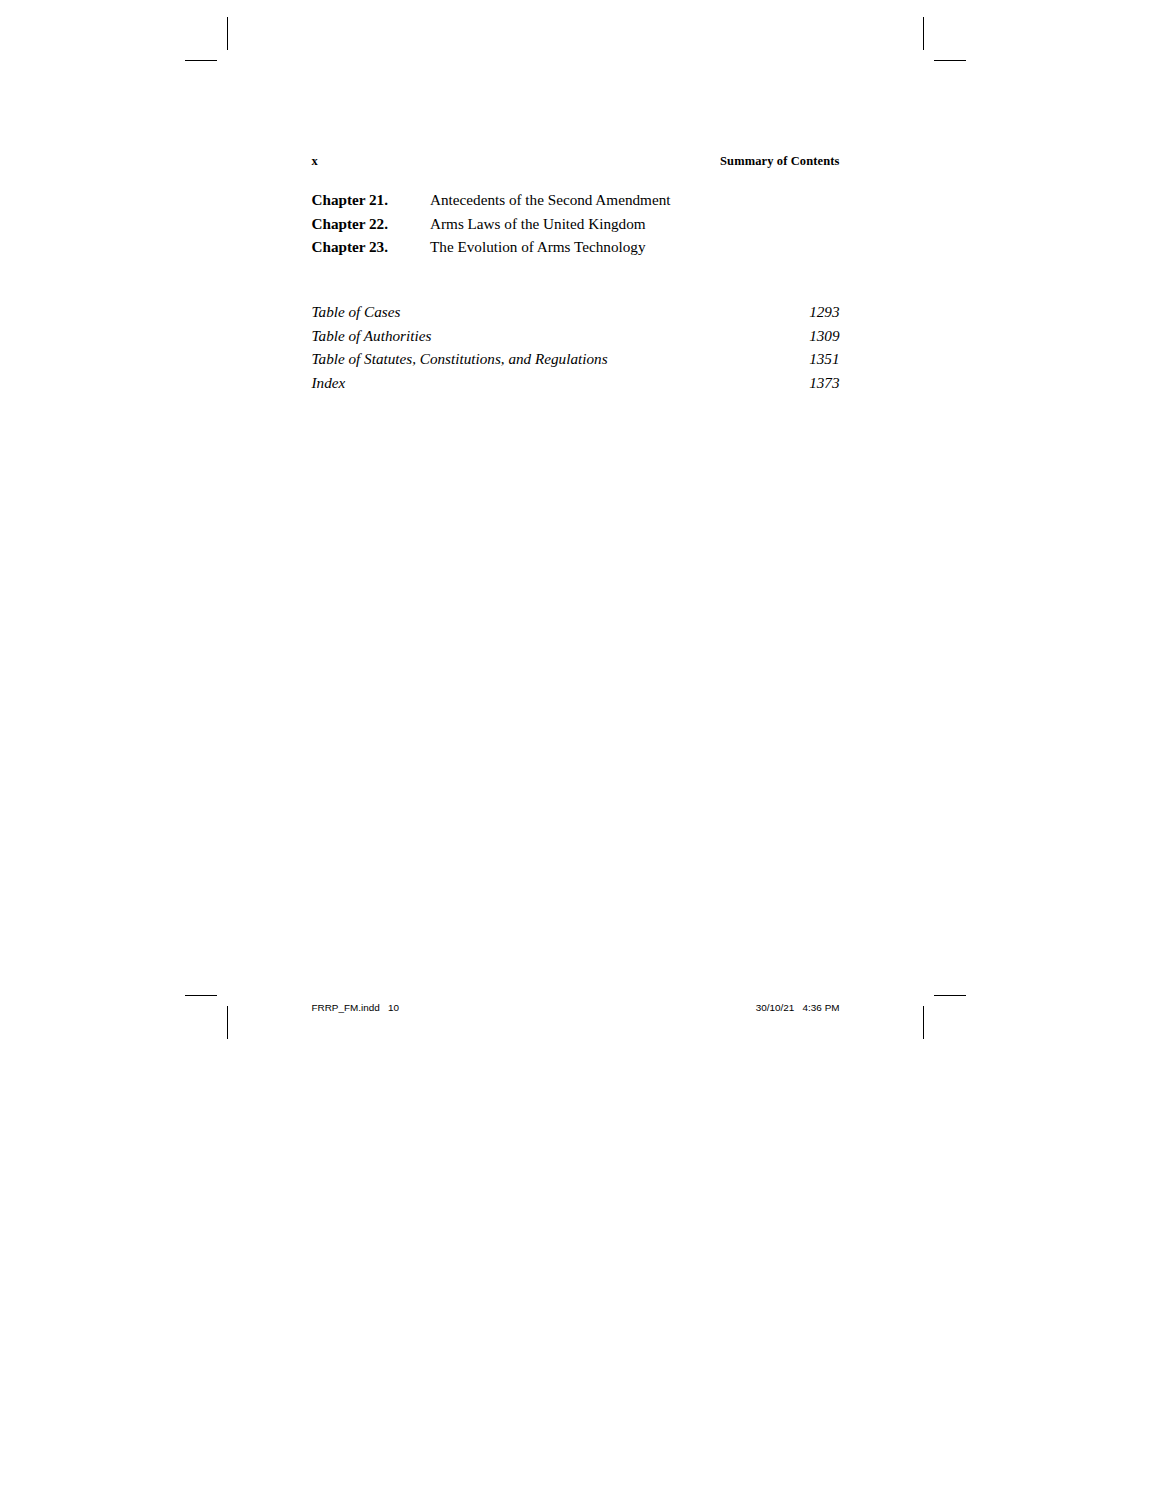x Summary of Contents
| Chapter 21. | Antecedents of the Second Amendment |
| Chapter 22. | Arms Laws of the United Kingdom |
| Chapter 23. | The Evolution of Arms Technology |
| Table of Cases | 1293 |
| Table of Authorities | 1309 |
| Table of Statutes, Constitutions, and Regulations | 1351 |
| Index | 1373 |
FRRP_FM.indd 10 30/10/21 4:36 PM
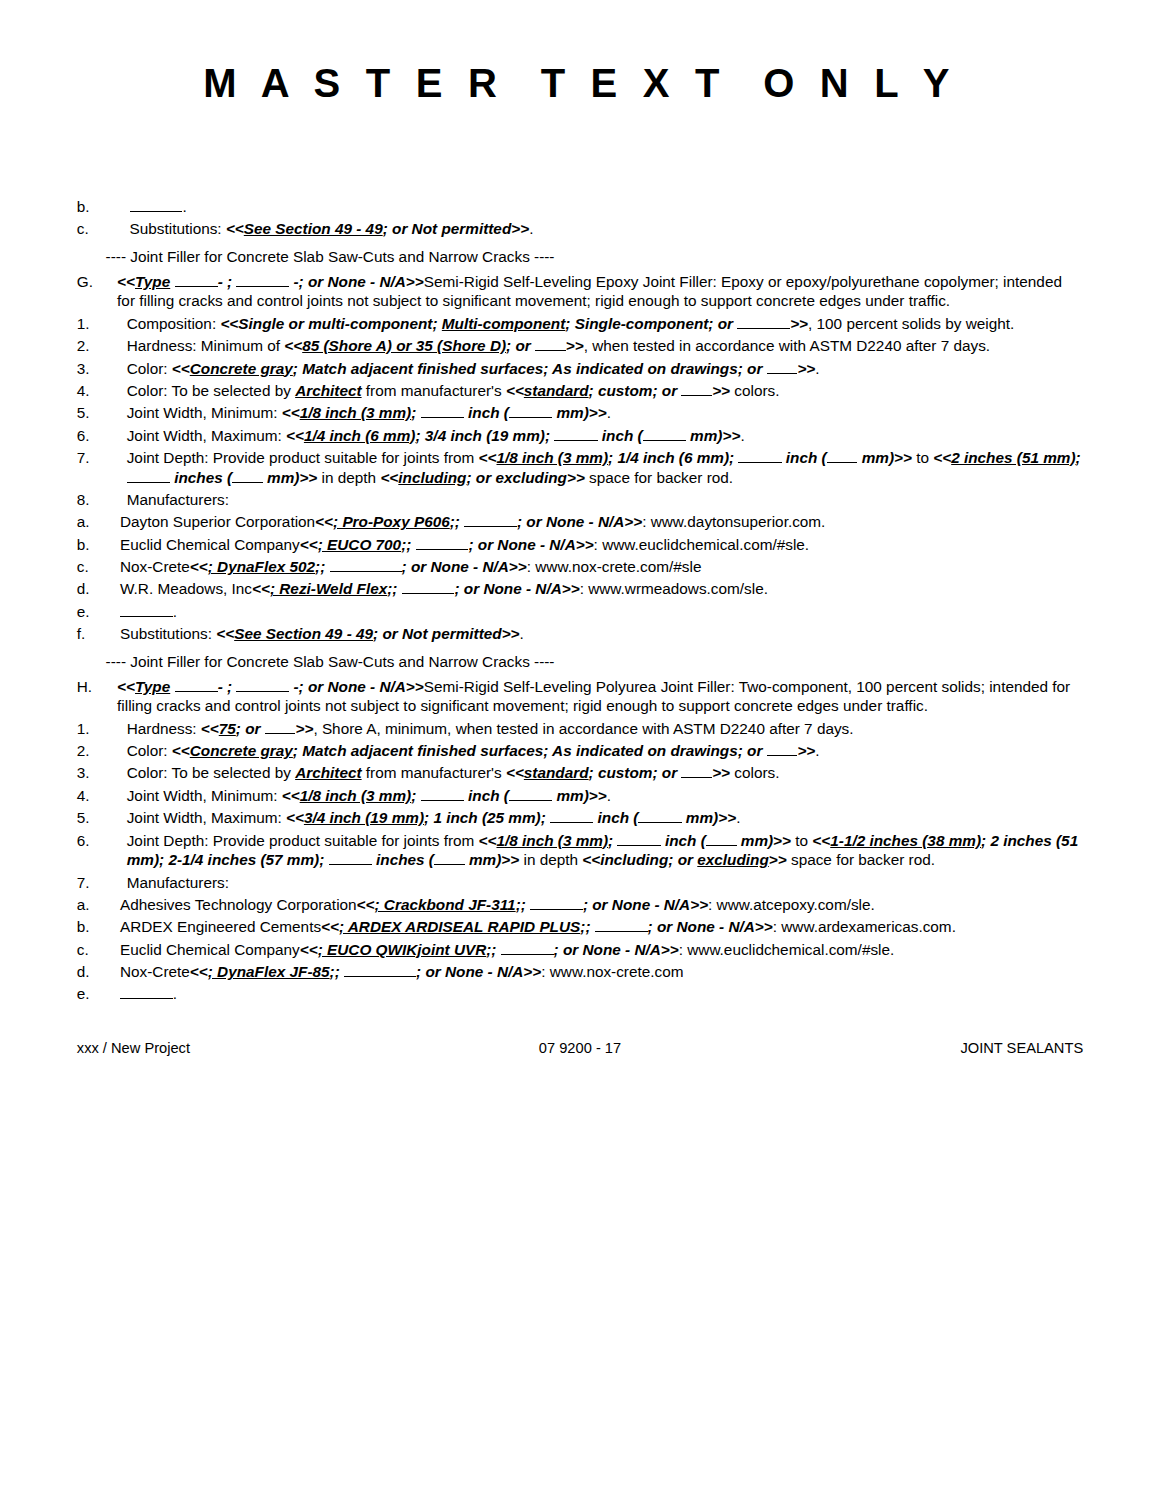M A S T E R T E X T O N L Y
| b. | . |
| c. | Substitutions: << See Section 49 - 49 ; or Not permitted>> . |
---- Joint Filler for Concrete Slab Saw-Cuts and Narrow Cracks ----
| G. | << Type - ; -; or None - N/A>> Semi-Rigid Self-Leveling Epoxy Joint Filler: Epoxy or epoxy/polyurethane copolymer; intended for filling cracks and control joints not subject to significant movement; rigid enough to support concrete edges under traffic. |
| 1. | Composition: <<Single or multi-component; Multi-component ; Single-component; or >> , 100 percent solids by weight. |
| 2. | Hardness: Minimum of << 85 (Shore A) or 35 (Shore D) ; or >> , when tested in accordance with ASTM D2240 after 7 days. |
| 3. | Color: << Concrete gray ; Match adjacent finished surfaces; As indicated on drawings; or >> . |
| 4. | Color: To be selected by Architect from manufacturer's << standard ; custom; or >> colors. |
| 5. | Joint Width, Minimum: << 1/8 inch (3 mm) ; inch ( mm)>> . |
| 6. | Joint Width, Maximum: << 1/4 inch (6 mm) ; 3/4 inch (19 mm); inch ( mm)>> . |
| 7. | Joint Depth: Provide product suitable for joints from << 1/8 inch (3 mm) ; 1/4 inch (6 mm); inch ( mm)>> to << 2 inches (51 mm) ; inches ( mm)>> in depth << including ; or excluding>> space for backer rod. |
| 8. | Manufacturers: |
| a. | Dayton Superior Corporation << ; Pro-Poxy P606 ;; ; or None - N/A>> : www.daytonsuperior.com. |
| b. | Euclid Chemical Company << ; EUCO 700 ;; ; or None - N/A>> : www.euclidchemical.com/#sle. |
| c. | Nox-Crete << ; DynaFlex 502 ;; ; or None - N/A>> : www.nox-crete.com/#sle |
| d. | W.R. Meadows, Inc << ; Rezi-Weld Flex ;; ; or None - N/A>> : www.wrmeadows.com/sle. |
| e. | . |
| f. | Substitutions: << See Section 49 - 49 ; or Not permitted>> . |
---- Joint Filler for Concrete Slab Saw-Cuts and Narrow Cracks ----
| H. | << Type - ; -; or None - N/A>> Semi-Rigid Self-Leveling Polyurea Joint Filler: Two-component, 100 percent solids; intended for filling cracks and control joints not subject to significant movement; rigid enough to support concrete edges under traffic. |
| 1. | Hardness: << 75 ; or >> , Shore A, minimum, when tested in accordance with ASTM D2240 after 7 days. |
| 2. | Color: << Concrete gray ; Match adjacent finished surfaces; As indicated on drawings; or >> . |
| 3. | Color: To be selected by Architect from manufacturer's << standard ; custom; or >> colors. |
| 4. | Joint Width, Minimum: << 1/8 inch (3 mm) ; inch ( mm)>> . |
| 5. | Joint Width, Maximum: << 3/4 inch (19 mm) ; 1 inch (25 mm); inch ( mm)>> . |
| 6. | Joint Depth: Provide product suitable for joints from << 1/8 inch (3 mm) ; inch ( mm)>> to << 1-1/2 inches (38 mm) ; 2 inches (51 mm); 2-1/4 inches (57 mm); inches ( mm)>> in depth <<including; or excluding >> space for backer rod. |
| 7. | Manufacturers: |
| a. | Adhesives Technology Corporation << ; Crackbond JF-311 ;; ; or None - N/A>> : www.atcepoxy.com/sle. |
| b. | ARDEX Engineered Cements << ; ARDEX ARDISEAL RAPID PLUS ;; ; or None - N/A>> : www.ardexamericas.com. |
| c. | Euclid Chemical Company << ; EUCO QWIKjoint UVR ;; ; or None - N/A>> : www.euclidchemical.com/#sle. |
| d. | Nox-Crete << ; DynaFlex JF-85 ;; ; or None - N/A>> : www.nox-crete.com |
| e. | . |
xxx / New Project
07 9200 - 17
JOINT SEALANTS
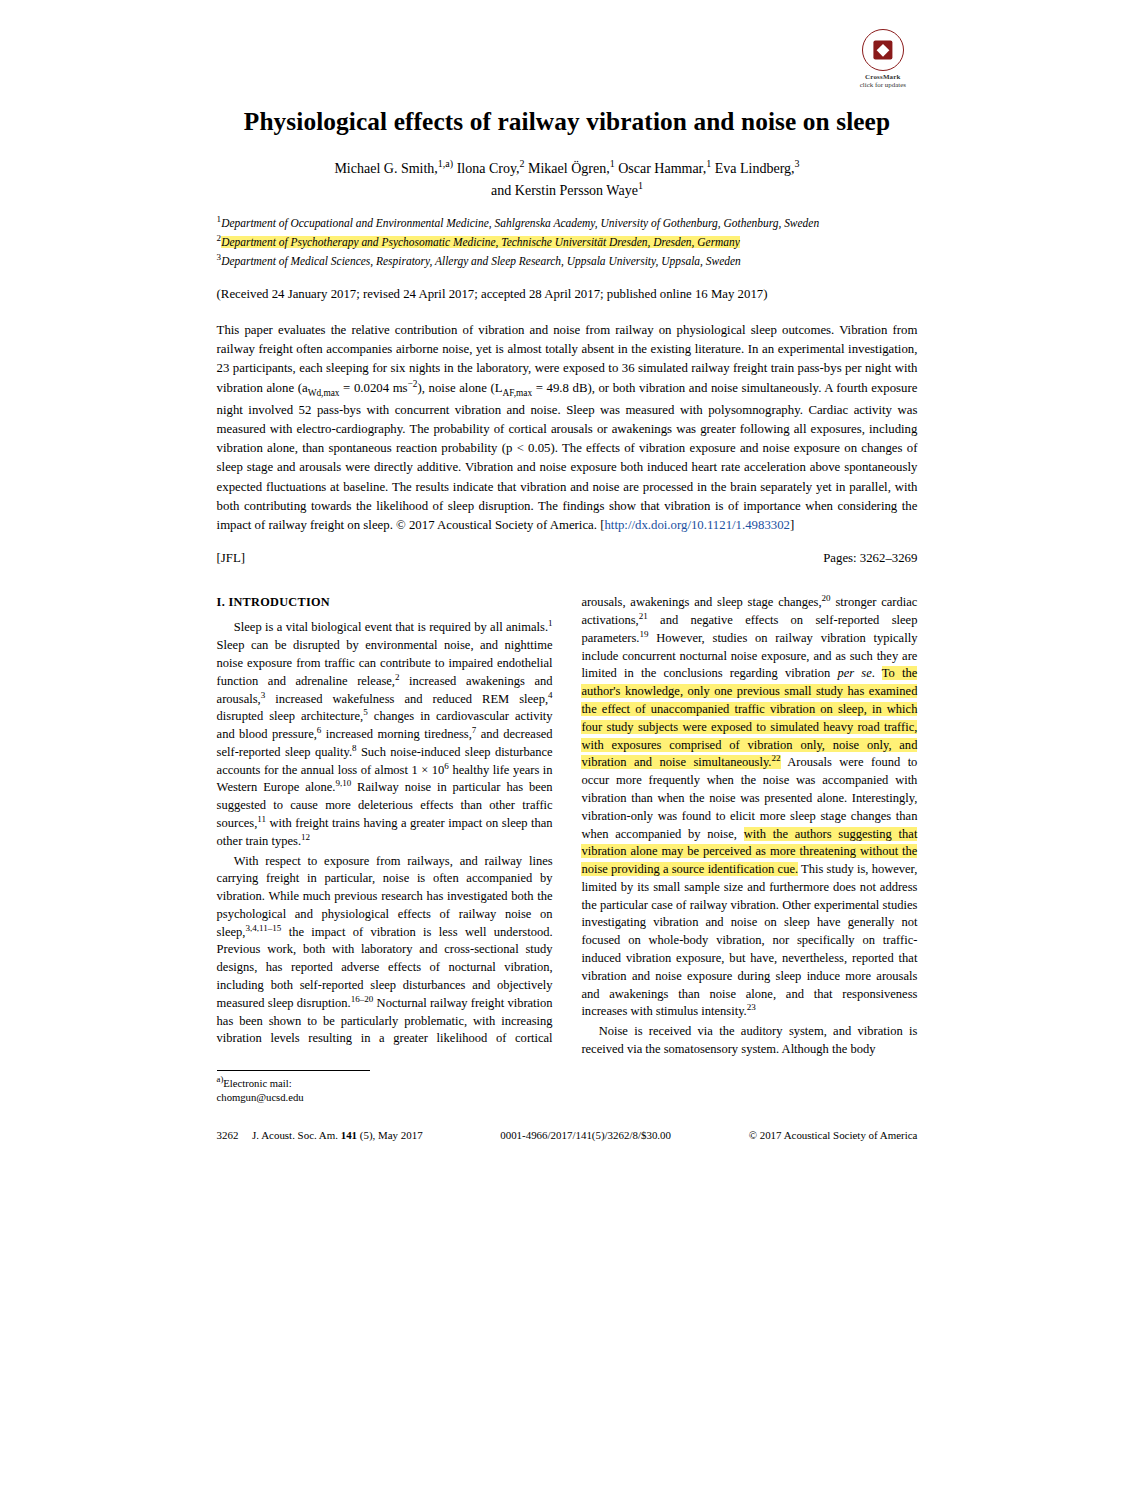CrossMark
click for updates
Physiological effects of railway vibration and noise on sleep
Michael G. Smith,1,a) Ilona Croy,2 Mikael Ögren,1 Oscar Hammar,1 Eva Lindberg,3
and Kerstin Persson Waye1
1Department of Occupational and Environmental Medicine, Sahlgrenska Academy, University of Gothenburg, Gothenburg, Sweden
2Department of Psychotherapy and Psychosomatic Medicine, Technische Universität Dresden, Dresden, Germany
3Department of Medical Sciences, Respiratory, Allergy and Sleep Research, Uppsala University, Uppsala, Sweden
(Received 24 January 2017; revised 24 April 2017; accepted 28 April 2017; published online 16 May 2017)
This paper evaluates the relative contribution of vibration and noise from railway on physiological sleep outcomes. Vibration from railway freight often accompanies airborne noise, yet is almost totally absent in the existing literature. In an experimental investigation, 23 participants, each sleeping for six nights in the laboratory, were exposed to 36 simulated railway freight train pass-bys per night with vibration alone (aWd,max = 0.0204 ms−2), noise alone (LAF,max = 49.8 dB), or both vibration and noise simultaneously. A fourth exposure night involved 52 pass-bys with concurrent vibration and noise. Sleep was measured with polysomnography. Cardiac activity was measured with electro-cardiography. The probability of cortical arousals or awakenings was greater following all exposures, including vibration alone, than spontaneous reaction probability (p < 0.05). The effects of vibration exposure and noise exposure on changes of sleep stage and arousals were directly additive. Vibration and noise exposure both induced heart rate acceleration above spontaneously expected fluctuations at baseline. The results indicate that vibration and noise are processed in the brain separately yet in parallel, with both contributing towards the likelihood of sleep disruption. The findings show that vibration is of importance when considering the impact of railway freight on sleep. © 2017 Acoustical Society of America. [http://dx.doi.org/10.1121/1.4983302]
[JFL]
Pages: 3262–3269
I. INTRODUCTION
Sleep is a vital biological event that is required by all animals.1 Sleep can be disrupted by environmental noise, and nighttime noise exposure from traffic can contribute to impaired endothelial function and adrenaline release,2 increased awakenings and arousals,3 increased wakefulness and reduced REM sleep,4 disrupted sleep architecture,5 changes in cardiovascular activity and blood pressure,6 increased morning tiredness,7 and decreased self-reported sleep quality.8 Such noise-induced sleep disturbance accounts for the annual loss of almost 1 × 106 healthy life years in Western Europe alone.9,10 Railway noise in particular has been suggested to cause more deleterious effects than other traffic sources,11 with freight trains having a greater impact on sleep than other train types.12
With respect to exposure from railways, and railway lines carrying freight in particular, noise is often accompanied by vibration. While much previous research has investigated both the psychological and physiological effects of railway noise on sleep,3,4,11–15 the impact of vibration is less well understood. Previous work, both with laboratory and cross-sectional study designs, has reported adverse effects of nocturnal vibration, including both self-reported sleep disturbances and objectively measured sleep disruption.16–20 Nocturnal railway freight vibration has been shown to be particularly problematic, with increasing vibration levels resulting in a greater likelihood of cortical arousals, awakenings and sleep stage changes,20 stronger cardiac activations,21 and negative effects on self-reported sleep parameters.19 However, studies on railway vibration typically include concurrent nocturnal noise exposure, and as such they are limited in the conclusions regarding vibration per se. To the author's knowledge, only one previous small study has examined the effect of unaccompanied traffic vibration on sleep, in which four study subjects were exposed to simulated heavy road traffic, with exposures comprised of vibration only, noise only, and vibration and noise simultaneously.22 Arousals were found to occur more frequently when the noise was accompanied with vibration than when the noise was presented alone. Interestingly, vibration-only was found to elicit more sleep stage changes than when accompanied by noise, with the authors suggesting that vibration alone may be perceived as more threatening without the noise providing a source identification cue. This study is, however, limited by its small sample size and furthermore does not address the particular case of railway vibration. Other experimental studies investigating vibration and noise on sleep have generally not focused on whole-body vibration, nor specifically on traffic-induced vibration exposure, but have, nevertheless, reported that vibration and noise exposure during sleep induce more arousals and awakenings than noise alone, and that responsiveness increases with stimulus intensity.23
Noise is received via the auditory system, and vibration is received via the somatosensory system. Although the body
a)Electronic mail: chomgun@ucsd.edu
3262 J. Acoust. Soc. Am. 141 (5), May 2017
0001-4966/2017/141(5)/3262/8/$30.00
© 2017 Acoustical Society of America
══════
**TO DO**: From the first line above down to the line with "(19 mm); inch ( mm)>> . |", reproduce every line and no others, omitting pictures.

**EXERCISE ANSWER**:
x Summary of Contents
| Chapter 21. | Antecedents of the Second Amendment |
| Chapter 22. | Arms Laws of the United Kingdom |
| Chapter 23. | The Evolution of Arms Technology |
| Table of Cases | 1293 |
| Table of Authorities | 1309 |
| Table of Statutes, Constitutions, and Regulations | 1351 |
| Index | 1373 |
FRRP_FM.indd 10 30/10/21 4:36 PM
M A S T E R T E X T O N L Y
| b. | . |
| c. | Substitutions: << See Section 49 - 49 ; or Not permitted>> . |
---- Joint Filler for Concrete Slab Saw-Cuts and Narrow Cracks ----
| G. | << Type - ; -; or None - N/A>> Semi-Rigid Self-Leveling Epoxy Joint Filler: Epoxy or epoxy/polyurethane copolymer; intended for filling cracks and control joints not subject to significant movement; rigid enough to support concrete edges under traffic. |
| 1. | Composition: <<Single or multi-component; Multi-component ; Single-component; or >> , 100 percent solids by weight. |
| 2. | Hardness: Minimum of << 85 (Shore A) or 35 (Shore D) ; or >> , when tested in accordance with ASTM D2240 after 7 days. |
| 3. | Color: << Concrete gray ; Match adjacent finished surfaces; As indicated on drawings; or >> . |
| 4. | Color: To be selected by Architect from manufacturer's << standard ; custom; or >> colors. |
| 5. | Joint Width, Minimum: << 1/8 inch (3 mm) ; inch ( mm)>> . |
| 6. | Joint Width, Maximum: << 1/4 inch (6 mm) ; 3/4 inch (19 mm); inch ( mm)>> . |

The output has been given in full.